Not necessarily. Favoritism can fall on any child: the one who most resembles the parent, the one with the easiest temperament, the one who meets family expectations, or paradoxically, the one who causes the most problems (because they absorb all the attention).
Can I talk to my parents about favoritism?
You can, but prepare for denial. Most parents deny favoritism because acknowledging it generates guilt. If you decide to speak, use first-person statements: "I felt less valued" rather than "You always preferred Sarah."
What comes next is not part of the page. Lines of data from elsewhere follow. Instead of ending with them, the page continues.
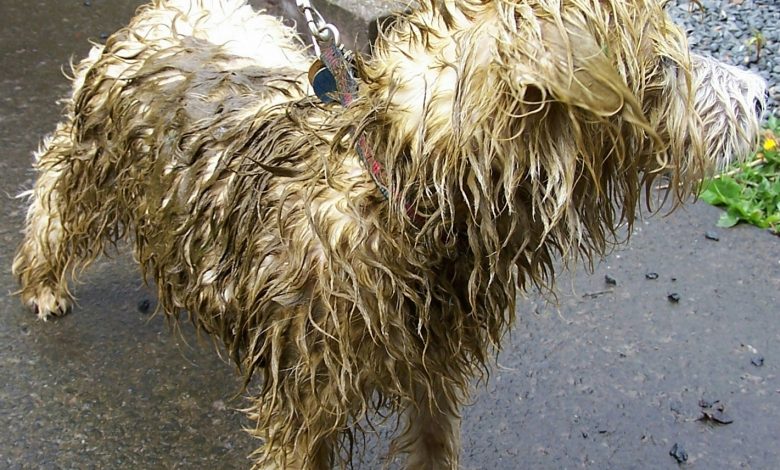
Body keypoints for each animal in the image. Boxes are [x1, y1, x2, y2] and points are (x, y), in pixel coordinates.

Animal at [13, 0, 768, 468]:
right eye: (665, 68)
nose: (763, 95)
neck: (405, 200)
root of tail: (161, 14)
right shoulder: (307, 399)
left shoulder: (434, 366)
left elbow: (433, 446)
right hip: (93, 157)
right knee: (52, 190)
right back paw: (43, 281)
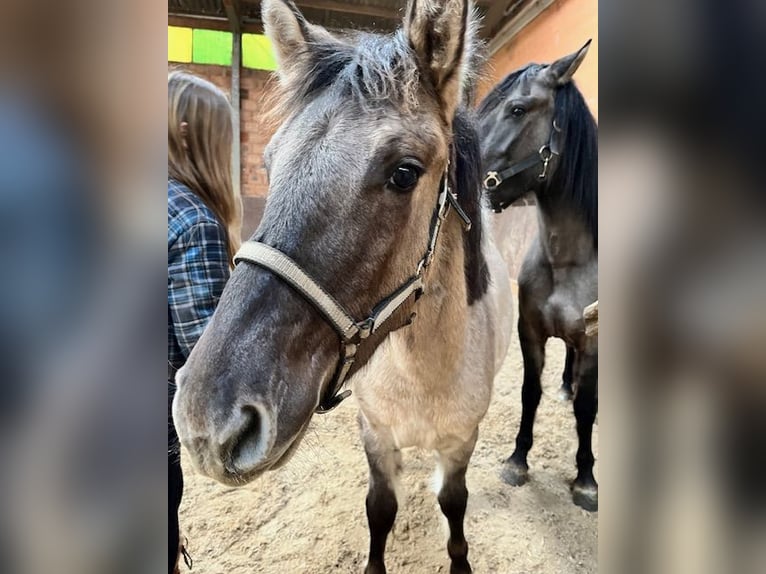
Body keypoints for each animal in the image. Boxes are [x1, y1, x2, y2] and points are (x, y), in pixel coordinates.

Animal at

How does favoritism affect the sibling relationship in adulthood?
Profoundly. The non-favoured sibling may harbour chronic resentment toward the favoured one, making the relationship difficult. Unresolved favoritism is one of the main causes of adult sibling estrangement and inheritance conflicts.
Can I overcome the favoritism wound without therapy?
It is possible, but harder. Therapy (or self-exploration tools like the AI on LetsShine.app) offers a safe space to process emotions that have been buried for decades. What is not processed is repeated: if we do not heal the favoritism wound, we are likely to replicate it — unconsciously — with our own children.